Saved data entries:
_ _ _ _

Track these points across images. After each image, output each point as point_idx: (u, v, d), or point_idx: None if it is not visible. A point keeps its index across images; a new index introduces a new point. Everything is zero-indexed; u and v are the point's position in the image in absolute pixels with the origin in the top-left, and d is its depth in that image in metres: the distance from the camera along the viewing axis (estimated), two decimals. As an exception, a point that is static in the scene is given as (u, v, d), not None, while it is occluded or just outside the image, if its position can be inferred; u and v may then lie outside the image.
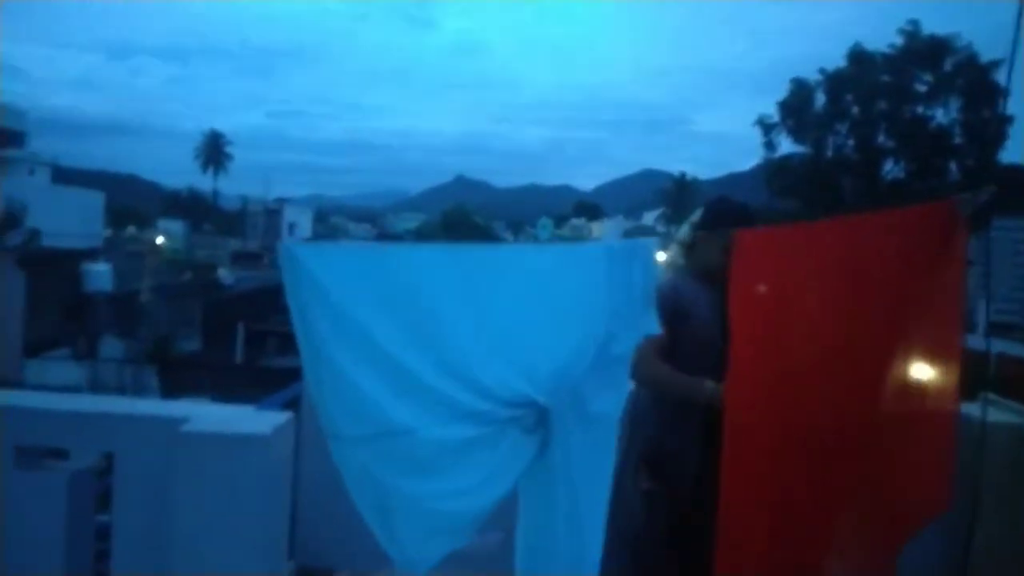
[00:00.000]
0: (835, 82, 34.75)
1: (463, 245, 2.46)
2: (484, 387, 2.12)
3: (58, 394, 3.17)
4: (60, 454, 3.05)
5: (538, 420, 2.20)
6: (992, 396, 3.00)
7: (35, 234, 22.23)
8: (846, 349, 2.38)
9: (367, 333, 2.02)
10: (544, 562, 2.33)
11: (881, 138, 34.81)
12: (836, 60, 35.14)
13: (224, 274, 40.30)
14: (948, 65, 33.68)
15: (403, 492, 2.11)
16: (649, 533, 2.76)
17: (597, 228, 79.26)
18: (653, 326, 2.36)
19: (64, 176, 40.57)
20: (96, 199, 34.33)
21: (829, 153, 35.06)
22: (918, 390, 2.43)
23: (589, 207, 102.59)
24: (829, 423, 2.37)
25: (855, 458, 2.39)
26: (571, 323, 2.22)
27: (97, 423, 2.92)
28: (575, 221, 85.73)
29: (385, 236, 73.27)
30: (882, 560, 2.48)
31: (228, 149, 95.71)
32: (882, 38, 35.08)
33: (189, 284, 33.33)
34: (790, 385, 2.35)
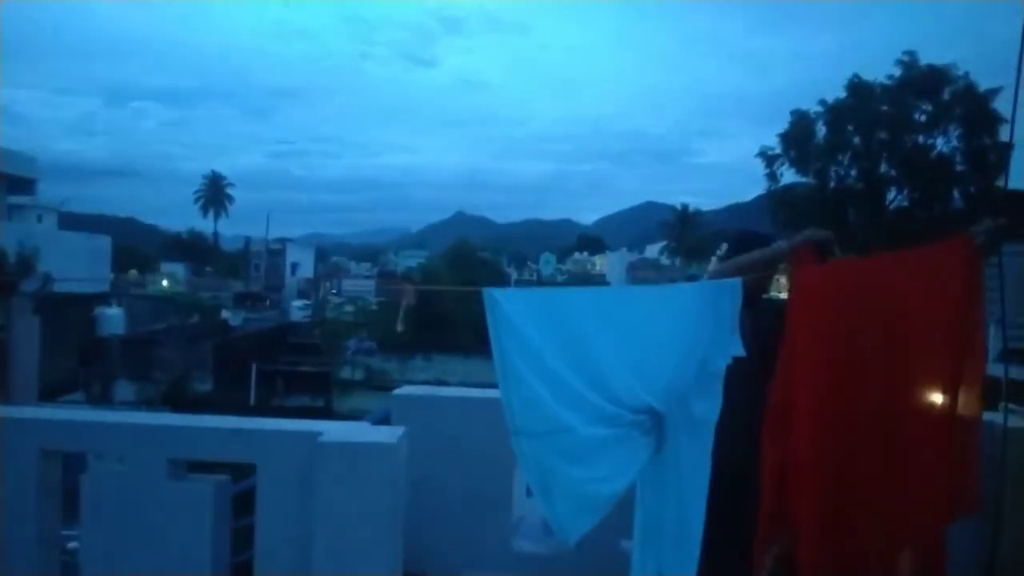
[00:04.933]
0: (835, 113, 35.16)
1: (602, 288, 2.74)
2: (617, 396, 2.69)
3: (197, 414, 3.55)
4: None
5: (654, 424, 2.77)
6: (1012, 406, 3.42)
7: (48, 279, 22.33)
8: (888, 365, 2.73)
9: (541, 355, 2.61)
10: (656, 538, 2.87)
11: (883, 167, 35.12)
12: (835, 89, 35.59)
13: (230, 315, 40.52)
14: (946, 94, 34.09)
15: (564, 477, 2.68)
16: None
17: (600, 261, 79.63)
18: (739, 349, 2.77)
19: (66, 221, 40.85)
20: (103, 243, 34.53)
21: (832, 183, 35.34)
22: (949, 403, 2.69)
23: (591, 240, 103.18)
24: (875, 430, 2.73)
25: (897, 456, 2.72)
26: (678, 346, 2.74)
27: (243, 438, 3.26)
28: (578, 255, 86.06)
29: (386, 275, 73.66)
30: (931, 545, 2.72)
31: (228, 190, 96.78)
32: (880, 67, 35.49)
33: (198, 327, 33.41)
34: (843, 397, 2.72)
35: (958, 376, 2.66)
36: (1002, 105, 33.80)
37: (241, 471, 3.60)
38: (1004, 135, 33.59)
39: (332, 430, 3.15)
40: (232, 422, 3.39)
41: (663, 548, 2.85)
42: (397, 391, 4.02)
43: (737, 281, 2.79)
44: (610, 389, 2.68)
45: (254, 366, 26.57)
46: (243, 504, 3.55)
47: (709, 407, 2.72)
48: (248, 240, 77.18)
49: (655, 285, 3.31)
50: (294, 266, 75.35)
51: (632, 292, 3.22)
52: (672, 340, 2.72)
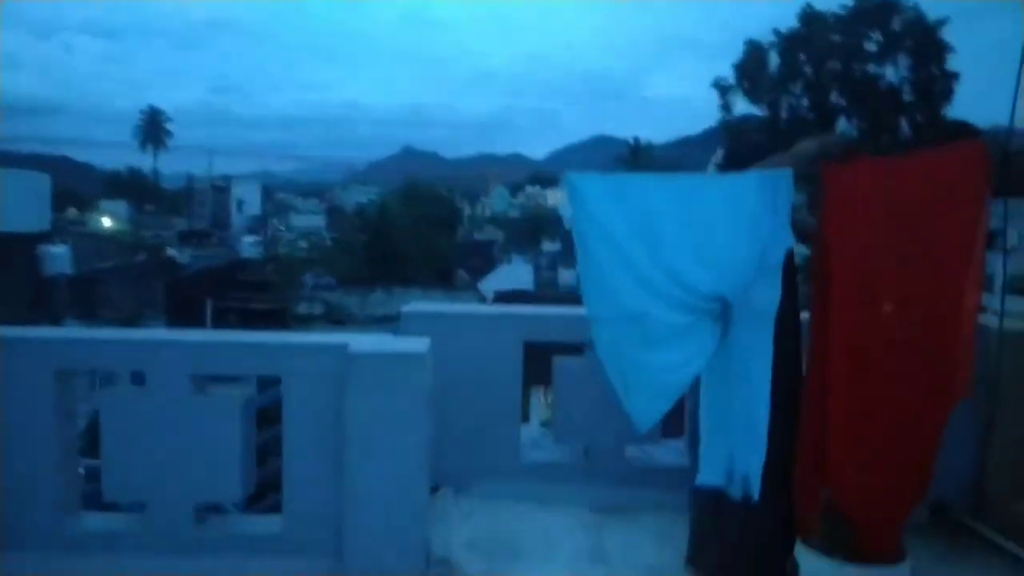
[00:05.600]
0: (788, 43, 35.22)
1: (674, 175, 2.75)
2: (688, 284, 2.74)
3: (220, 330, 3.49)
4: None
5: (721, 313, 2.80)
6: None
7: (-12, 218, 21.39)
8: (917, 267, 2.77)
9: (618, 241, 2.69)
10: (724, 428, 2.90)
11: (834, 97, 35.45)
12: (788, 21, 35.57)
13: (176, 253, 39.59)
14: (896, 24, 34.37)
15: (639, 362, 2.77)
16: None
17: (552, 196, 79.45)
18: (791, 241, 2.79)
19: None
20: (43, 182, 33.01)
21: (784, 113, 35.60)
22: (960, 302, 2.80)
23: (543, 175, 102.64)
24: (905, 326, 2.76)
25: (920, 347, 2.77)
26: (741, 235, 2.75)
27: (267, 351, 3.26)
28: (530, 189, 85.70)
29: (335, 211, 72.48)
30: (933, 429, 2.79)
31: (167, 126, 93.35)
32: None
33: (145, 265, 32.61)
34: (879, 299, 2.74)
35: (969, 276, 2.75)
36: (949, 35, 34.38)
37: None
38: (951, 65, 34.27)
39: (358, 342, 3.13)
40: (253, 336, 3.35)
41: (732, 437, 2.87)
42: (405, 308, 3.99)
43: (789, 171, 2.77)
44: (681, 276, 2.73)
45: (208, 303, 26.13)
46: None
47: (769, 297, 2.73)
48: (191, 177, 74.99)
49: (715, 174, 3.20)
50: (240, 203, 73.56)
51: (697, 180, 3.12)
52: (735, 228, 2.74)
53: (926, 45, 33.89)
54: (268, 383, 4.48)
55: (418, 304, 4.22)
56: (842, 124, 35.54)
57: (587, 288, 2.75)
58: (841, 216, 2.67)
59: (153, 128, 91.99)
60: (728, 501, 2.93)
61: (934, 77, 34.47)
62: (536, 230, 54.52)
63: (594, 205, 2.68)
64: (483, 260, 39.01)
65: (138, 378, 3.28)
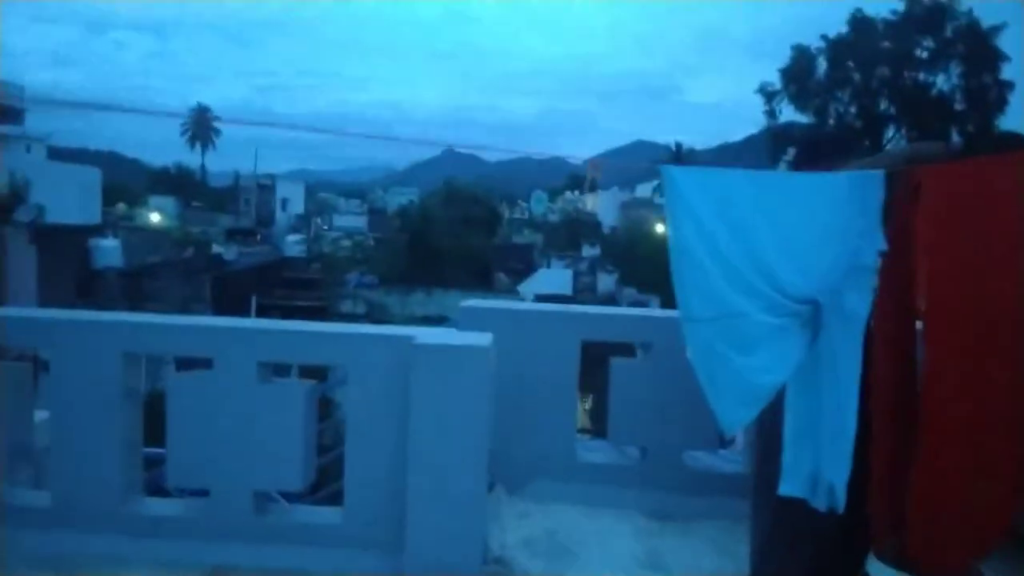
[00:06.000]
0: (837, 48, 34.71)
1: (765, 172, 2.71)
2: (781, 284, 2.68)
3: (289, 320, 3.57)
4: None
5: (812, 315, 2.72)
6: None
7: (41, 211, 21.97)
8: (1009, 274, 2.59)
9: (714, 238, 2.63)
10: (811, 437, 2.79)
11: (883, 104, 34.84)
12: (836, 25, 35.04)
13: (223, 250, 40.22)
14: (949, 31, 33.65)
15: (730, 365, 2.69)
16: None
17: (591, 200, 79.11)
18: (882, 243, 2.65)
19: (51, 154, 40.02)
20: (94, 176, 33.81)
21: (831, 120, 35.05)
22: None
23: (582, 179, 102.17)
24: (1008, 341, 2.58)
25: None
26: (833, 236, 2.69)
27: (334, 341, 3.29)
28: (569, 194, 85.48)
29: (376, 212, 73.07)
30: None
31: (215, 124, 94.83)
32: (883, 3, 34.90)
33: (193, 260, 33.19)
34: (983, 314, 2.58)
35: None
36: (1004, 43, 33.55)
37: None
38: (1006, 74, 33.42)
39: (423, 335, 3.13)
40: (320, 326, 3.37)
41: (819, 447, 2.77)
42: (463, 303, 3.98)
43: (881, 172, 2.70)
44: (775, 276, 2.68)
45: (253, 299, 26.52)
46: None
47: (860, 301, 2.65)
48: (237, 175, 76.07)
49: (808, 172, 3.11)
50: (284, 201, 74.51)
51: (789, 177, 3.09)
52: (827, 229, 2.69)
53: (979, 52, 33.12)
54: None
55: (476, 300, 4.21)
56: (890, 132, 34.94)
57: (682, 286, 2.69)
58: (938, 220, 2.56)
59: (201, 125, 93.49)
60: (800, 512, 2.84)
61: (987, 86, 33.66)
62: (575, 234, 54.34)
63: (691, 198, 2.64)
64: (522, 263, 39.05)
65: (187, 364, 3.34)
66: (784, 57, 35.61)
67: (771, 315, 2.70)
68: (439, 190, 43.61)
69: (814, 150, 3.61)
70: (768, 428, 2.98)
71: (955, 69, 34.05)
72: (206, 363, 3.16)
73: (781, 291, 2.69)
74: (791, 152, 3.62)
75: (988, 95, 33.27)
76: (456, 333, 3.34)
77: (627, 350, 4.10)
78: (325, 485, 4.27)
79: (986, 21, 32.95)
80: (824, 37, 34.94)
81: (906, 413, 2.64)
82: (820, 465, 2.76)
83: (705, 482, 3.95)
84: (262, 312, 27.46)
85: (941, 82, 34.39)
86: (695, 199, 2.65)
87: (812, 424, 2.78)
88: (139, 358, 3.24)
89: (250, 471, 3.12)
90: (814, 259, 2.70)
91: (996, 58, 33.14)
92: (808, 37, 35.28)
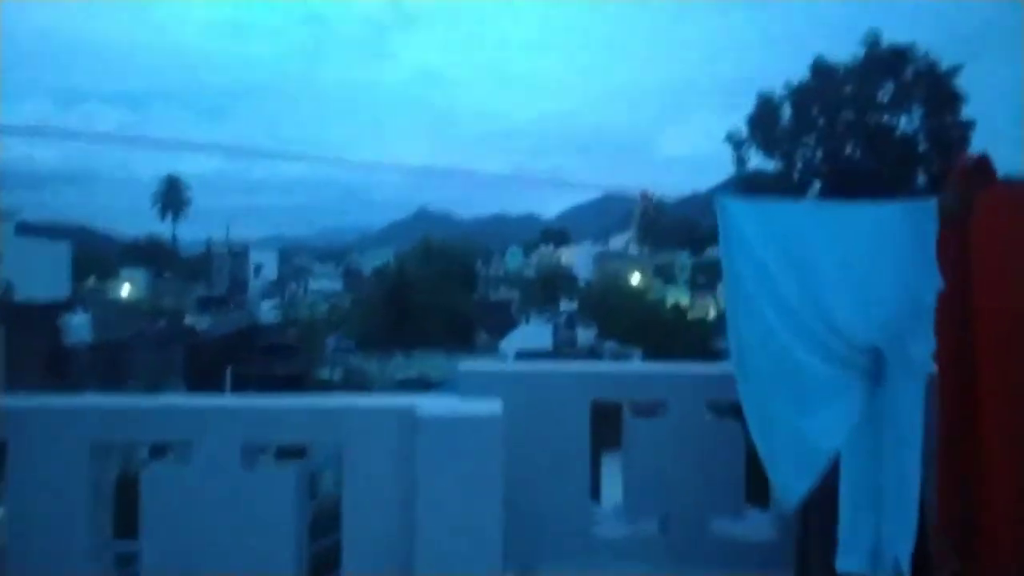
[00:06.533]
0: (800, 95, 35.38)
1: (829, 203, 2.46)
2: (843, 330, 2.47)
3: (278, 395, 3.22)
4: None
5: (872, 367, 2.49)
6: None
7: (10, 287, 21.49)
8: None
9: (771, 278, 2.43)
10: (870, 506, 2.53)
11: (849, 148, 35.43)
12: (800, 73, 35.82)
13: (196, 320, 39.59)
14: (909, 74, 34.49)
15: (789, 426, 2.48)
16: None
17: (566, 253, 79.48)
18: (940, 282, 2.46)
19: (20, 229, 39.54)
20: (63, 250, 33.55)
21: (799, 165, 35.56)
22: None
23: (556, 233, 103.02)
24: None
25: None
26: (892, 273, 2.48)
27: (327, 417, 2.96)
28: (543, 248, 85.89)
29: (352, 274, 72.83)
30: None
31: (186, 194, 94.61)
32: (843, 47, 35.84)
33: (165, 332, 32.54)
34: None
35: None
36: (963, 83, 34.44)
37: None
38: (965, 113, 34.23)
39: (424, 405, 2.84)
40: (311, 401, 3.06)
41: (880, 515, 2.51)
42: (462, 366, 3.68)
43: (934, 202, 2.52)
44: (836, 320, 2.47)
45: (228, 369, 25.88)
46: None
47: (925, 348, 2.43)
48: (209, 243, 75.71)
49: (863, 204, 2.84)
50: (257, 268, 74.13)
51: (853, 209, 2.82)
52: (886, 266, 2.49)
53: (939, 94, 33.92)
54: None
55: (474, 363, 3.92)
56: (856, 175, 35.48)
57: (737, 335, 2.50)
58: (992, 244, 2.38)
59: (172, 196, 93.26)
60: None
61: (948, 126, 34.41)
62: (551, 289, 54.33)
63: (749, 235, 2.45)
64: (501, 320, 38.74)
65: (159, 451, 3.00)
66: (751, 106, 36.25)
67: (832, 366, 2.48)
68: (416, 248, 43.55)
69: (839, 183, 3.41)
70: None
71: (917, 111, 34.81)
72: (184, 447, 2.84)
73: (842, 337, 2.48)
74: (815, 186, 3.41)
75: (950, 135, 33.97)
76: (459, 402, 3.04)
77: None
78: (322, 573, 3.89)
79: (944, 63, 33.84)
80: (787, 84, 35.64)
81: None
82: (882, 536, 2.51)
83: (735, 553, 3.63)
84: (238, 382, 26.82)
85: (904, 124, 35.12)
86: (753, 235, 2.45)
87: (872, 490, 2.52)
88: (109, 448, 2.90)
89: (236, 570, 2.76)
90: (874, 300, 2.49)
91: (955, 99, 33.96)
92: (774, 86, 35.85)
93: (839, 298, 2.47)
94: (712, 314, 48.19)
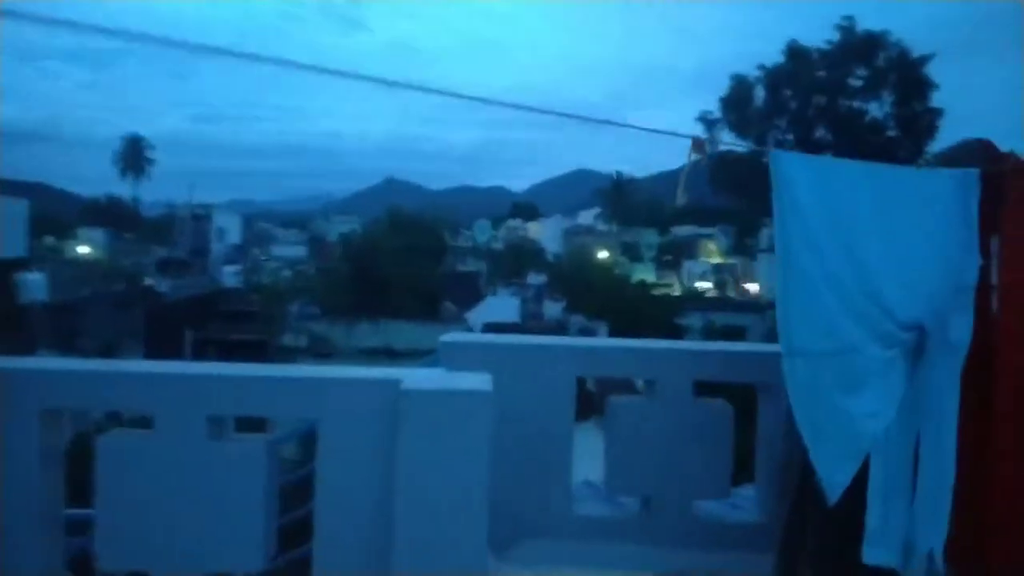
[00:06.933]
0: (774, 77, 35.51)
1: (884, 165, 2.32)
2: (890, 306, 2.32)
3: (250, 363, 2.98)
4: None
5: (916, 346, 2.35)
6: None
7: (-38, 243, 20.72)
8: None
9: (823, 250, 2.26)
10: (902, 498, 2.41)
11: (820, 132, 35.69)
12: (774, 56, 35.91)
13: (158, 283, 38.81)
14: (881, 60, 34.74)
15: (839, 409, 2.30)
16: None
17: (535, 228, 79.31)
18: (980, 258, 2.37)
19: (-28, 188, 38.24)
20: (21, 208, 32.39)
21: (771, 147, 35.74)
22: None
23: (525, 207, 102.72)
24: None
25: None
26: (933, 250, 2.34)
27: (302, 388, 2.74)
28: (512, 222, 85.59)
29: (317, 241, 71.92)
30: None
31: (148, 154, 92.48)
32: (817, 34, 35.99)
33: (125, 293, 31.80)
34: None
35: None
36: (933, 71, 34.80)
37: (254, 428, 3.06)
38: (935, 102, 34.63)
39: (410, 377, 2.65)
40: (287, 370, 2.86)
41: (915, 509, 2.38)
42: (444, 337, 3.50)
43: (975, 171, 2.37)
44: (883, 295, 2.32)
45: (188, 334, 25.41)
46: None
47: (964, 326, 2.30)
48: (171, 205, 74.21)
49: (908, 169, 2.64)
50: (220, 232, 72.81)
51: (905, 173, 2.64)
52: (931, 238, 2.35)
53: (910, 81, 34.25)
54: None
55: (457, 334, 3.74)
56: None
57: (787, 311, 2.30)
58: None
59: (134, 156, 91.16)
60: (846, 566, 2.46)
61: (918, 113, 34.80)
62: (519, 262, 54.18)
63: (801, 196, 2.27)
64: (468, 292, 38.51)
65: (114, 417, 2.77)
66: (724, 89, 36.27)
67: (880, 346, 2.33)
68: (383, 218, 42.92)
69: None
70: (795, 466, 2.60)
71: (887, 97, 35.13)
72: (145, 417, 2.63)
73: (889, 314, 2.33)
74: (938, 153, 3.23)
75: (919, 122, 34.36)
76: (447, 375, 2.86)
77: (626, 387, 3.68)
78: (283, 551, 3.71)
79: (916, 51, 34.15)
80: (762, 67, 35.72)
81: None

_ _ _ _

§ Problem
Those lines of the records above that run from the one containing "69: (814, 150, 3.61)" through the one containing "3: (278, 395, 3.22)" should be returned exactly, with no pictures among them.

§ Exercise solution
69: (814, 150, 3.61)
70: (768, 428, 2.98)
71: (955, 69, 34.05)
72: (206, 363, 3.16)
73: (781, 291, 2.69)
74: (791, 152, 3.62)
75: (988, 95, 33.27)
76: (456, 333, 3.34)
77: (627, 350, 4.10)
78: (325, 485, 4.27)
79: (986, 21, 32.95)
80: (824, 37, 34.94)
81: (906, 413, 2.64)
82: (820, 465, 2.76)
83: (705, 482, 3.95)
84: (262, 312, 27.46)
85: (941, 82, 34.39)
86: (695, 199, 2.65)
87: (812, 424, 2.78)
88: (139, 358, 3.24)
89: (250, 471, 3.12)
90: (814, 259, 2.70)
91: (996, 58, 33.14)
92: (808, 37, 35.28)
[00:06.533]
0: (800, 95, 35.38)
1: (829, 203, 2.46)
2: (843, 330, 2.47)
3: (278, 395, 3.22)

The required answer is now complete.